#### [Work task]
Lines that contain "برای" are to be copied from the material, every one of them.

++++ Exercise materials

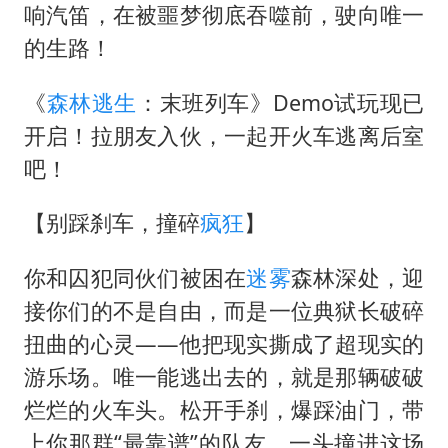
国防部：中国军队坚决反制任何闹海挑衅图谋
响汽笛，在被噩梦彻底吞噬前，驶向唯一
“新疆阿勒泰八月能滑雪”不实
的生路！
女儿为争财产堵门阻挠父亲出殡
《
森林逃生
：末班列车》Demo试玩现已
U17国足点球大战淘汰河床晋级决赛
开启！拉朋友入伙，一起开火车逃离后室
夯实基础开新局
吧！
【别踩刹车，撞碎
疯狂
】
你和囚犯同伙们被困在
迷雾
森林深处，迎
接你们的不是自由，而是一位典狱长破碎
扭曲的心灵——他把现实撕成了超现实的
游乐场。唯一能逃出去的，就是那辆破破
烂烂的火车头。松开手刹，爆踩油门，带
上你那群“最靠谱”的队友，一头撞进这场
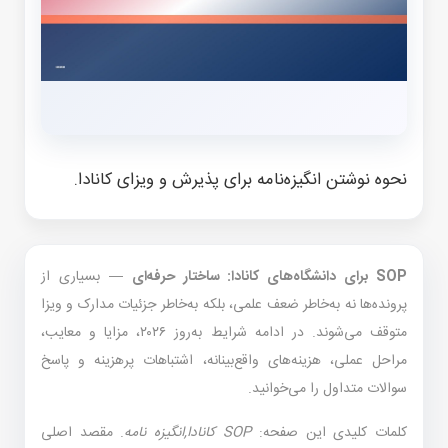
نحوه نوشتن انگیزه‌نامه برای پذیرش و ویزای کانادا.
SOP برای دانشگاه‌های کانادا: ساختار حرفه‌ای
— بسیاری از
پرونده‌ها نه به‌خاطر ضعف علمی، بلکه به‌خاطر جزئیات مدارک و ویزا
متوقف می‌شوند. در ادامه شرایط به‌روز ۲۰۲۶، مزایا و معایب،
مراحل عملی، هزینه‌های واقع‌بینانه، اشتباهات پرهزینه و پاسخ
سوالات متداول را می‌خوانید.
کلمات کلیدی این صفحه:
SOP کانادا,انگیزه نامه
. مقصد اصلی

++++++++

#### [Reply]
نحوه نوشتن انگیزه‌نامه برای پذیرش و ویزای کانادا.
SOP برای دانشگاه‌های کانادا: ساختار حرفه‌ای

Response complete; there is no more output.